** Exercise inputs follows **

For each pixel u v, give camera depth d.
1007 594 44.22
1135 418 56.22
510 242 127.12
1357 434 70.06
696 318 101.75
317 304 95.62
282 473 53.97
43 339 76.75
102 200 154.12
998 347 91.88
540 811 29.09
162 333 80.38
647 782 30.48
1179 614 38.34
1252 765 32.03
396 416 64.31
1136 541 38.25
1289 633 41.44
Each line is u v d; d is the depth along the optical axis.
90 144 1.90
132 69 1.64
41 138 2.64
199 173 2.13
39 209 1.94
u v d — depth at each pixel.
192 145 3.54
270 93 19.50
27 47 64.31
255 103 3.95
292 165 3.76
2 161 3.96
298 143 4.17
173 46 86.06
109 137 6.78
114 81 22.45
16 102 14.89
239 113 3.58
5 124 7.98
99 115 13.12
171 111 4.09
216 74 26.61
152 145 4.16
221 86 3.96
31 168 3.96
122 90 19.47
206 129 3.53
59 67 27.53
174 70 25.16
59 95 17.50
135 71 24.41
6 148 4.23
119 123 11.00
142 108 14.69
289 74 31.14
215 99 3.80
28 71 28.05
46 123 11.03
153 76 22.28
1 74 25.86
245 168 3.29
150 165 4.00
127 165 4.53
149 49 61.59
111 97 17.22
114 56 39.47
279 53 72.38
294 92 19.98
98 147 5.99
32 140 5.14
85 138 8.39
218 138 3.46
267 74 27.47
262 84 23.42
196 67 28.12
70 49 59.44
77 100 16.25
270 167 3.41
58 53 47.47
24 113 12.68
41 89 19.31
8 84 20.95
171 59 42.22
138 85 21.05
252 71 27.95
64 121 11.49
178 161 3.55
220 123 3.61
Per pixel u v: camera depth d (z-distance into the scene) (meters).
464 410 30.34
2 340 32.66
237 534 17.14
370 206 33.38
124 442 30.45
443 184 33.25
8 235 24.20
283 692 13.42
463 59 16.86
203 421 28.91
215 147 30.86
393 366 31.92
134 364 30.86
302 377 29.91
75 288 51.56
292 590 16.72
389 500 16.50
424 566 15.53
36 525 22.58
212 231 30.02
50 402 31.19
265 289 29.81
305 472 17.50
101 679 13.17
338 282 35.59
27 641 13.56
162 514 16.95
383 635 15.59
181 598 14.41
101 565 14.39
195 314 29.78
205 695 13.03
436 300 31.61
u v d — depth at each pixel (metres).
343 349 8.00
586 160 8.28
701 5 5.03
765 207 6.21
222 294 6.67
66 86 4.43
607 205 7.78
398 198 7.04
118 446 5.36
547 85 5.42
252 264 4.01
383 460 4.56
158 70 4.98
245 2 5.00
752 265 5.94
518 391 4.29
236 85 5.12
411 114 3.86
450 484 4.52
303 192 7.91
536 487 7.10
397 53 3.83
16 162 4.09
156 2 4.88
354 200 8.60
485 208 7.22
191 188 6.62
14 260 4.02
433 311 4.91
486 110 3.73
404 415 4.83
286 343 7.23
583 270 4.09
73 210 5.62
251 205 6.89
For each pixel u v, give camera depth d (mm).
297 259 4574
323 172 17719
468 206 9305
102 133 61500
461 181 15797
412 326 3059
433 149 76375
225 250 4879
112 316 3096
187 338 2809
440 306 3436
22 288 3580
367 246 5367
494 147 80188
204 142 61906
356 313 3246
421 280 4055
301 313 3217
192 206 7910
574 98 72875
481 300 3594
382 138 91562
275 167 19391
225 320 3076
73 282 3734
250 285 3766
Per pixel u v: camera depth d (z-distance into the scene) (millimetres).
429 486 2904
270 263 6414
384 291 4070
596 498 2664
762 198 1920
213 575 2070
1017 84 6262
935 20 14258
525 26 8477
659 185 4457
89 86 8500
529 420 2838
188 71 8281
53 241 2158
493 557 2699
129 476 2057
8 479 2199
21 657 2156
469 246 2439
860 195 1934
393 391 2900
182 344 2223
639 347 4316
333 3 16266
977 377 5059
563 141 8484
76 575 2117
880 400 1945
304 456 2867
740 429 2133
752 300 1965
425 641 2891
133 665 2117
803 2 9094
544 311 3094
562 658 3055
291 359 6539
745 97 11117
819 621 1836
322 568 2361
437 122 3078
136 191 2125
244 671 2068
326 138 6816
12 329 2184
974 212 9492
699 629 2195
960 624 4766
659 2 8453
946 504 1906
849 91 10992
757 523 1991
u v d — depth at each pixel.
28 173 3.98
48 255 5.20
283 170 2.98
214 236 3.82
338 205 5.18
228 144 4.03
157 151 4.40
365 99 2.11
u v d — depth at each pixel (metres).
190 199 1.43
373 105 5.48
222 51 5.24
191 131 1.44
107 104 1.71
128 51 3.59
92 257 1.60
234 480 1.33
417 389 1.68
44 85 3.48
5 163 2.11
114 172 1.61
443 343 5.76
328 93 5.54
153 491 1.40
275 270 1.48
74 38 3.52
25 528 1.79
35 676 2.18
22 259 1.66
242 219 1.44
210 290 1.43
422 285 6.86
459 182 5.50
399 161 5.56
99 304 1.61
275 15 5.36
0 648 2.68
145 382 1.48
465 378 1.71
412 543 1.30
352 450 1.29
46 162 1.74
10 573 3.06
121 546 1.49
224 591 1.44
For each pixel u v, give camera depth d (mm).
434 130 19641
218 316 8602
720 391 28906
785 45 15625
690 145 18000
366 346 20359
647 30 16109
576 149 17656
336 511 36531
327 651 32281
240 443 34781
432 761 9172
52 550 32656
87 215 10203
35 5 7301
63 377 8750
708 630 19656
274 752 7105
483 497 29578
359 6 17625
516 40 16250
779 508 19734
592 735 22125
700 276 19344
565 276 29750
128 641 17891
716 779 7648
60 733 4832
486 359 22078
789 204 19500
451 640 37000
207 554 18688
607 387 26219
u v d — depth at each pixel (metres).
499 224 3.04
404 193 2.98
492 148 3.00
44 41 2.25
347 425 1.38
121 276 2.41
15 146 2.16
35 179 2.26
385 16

** End of Exercise inputs **

→ What you should do
Go through the listing above and repeat all of it exactly.

→ Exercise result
For each pixel u v, give camera depth d.
1007 594 44.22
1135 418 56.22
510 242 127.12
1357 434 70.06
696 318 101.75
317 304 95.62
282 473 53.97
43 339 76.75
102 200 154.12
998 347 91.88
540 811 29.09
162 333 80.38
647 782 30.48
1179 614 38.34
1252 765 32.03
396 416 64.31
1136 541 38.25
1289 633 41.44
Each line is u v d; d is the depth along the optical axis.
90 144 1.90
132 69 1.64
41 138 2.64
199 173 2.13
39 209 1.94
u v d — depth at each pixel.
192 145 3.54
270 93 19.50
27 47 64.31
255 103 3.95
292 165 3.76
2 161 3.96
298 143 4.17
173 46 86.06
109 137 6.78
114 81 22.45
16 102 14.89
239 113 3.58
5 124 7.98
99 115 13.12
171 111 4.09
216 74 26.61
152 145 4.16
221 86 3.96
31 168 3.96
122 90 19.47
206 129 3.53
59 67 27.53
174 70 25.16
59 95 17.50
135 71 24.41
6 148 4.23
119 123 11.00
142 108 14.69
289 74 31.14
215 99 3.80
28 71 28.05
46 123 11.03
153 76 22.28
1 74 25.86
245 168 3.29
150 165 4.00
127 165 4.53
149 49 61.59
111 97 17.22
114 56 39.47
279 53 72.38
294 92 19.98
98 147 5.99
32 140 5.14
85 138 8.39
218 138 3.46
267 74 27.47
262 84 23.42
196 67 28.12
70 49 59.44
77 100 16.25
270 167 3.41
58 53 47.47
24 113 12.68
41 89 19.31
8 84 20.95
171 59 42.22
138 85 21.05
252 71 27.95
64 121 11.49
178 161 3.55
220 123 3.61
Per pixel u v: camera depth d (z-distance into the scene) (meters).
464 410 30.34
2 340 32.66
237 534 17.14
370 206 33.38
124 442 30.45
443 184 33.25
8 235 24.20
283 692 13.42
463 59 16.86
203 421 28.91
215 147 30.86
393 366 31.92
134 364 30.86
302 377 29.91
75 288 51.56
292 590 16.72
389 500 16.50
424 566 15.53
36 525 22.58
212 231 30.02
50 402 31.19
265 289 29.81
305 472 17.50
101 679 13.17
338 282 35.59
27 641 13.56
162 514 16.95
383 635 15.59
181 598 14.41
101 565 14.39
195 314 29.78
205 695 13.03
436 300 31.61
u v d — depth at each pixel (metres).
343 349 8.00
586 160 8.28
701 5 5.03
765 207 6.21
222 294 6.67
66 86 4.43
607 205 7.78
398 198 7.04
118 446 5.36
547 85 5.42
252 264 4.01
383 460 4.56
158 70 4.98
245 2 5.00
752 265 5.94
518 391 4.29
236 85 5.12
411 114 3.86
450 484 4.52
303 192 7.91
536 487 7.10
397 53 3.83
16 162 4.09
156 2 4.88
354 200 8.60
485 208 7.22
191 188 6.62
14 260 4.02
433 311 4.91
486 110 3.73
404 415 4.83
286 343 7.23
583 270 4.09
73 210 5.62
251 205 6.89
For each pixel u v, give camera depth d (mm).
297 259 4574
323 172 17719
468 206 9305
102 133 61500
461 181 15797
412 326 3059
433 149 76375
225 250 4879
112 316 3096
187 338 2809
440 306 3436
22 288 3580
367 246 5367
494 147 80188
204 142 61906
356 313 3246
421 280 4055
301 313 3217
192 206 7910
574 98 72875
481 300 3594
382 138 91562
275 167 19391
225 320 3076
73 282 3734
250 285 3766
Per pixel u v: camera depth d (z-distance into the scene) (millimetres).
429 486 2904
270 263 6414
384 291 4070
596 498 2664
762 198 1920
213 575 2070
1017 84 6262
935 20 14258
525 26 8477
659 185 4457
89 86 8500
529 420 2838
188 71 8281
53 241 2158
493 557 2699
129 476 2057
8 479 2199
21 657 2156
469 246 2439
860 195 1934
393 391 2900
182 344 2223
639 347 4316
333 3 16266
977 377 5059
563 141 8484
76 575 2117
880 400 1945
304 456 2867
740 429 2133
752 300 1965
425 641 2891
133 665 2117
803 2 9094
544 311 3094
562 658 3055
291 359 6539
745 97 11117
819 621 1836
322 568 2361
437 122 3078
136 191 2125
244 671 2068
326 138 6816
12 329 2184
974 212 9492
699 629 2195
960 624 4766
659 2 8453
946 504 1906
849 91 10992
757 523 1991
u v d — depth at each pixel.
28 173 3.98
48 255 5.20
283 170 2.98
214 236 3.82
338 205 5.18
228 144 4.03
157 151 4.40
365 99 2.11
u v d — depth at each pixel (metres).
190 199 1.43
373 105 5.48
222 51 5.24
191 131 1.44
107 104 1.71
128 51 3.59
92 257 1.60
234 480 1.33
417 389 1.68
44 85 3.48
5 163 2.11
114 172 1.61
443 343 5.76
328 93 5.54
153 491 1.40
275 270 1.48
74 38 3.52
25 528 1.79
35 676 2.18
22 259 1.66
242 219 1.44
210 290 1.43
422 285 6.86
459 182 5.50
399 161 5.56
99 304 1.61
275 15 5.36
0 648 2.68
145 382 1.48
465 378 1.71
412 543 1.30
352 450 1.29
46 162 1.74
10 573 3.06
121 546 1.49
224 591 1.44
For each pixel u v, give camera depth d (mm).
434 130 19641
218 316 8602
720 391 28906
785 45 15625
690 145 18000
366 346 20359
647 30 16109
576 149 17656
336 511 36531
327 651 32281
240 443 34781
432 761 9172
52 550 32656
87 215 10203
35 5 7301
63 377 8750
708 630 19656
274 752 7105
483 497 29578
359 6 17625
516 40 16250
779 508 19734
592 735 22125
700 276 19344
565 276 29750
128 641 17891
716 779 7648
60 733 4832
486 359 22078
789 204 19500
451 640 37000
207 554 18688
607 387 26219
u v d — depth at each pixel (metres).
499 224 3.04
404 193 2.98
492 148 3.00
44 41 2.25
347 425 1.38
121 276 2.41
15 146 2.16
35 179 2.26
385 16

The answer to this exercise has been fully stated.